> **EXERCISE DESCRIPTION**: Would you transcribe the entries below word for word, omitting all images?

> **MATERIAL SHOWN**:

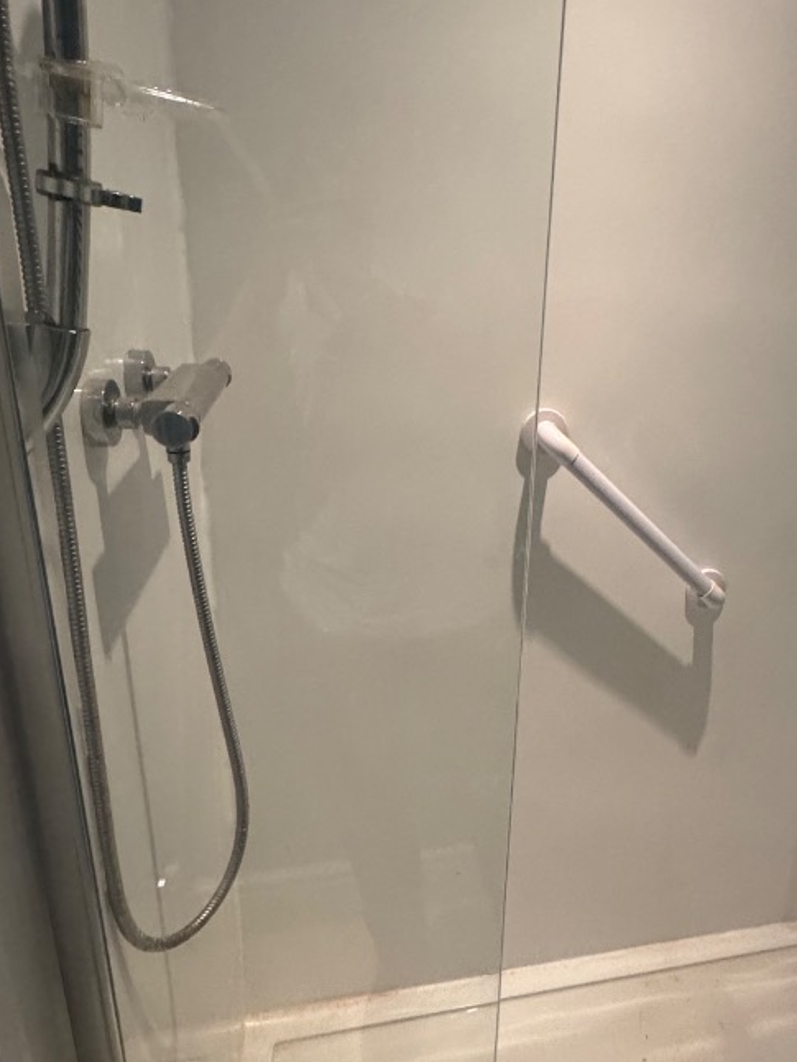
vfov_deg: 67.2
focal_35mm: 26
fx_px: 798
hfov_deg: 50.8
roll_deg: -5.4
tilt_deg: -18.6
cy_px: 506
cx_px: 601
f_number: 2.2
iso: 800
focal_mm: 2.22
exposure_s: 1/50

> **OUTPUT OF THE TASK**:
vfov_deg: 67.2
focal_35mm: 26
fx_px: 798
hfov_deg: 50.8
roll_deg: -5.4
tilt_deg: -18.6
cy_px: 506
cx_px: 601
f_number: 2.2
iso: 800
focal_mm: 2.22
exposure_s: 1/50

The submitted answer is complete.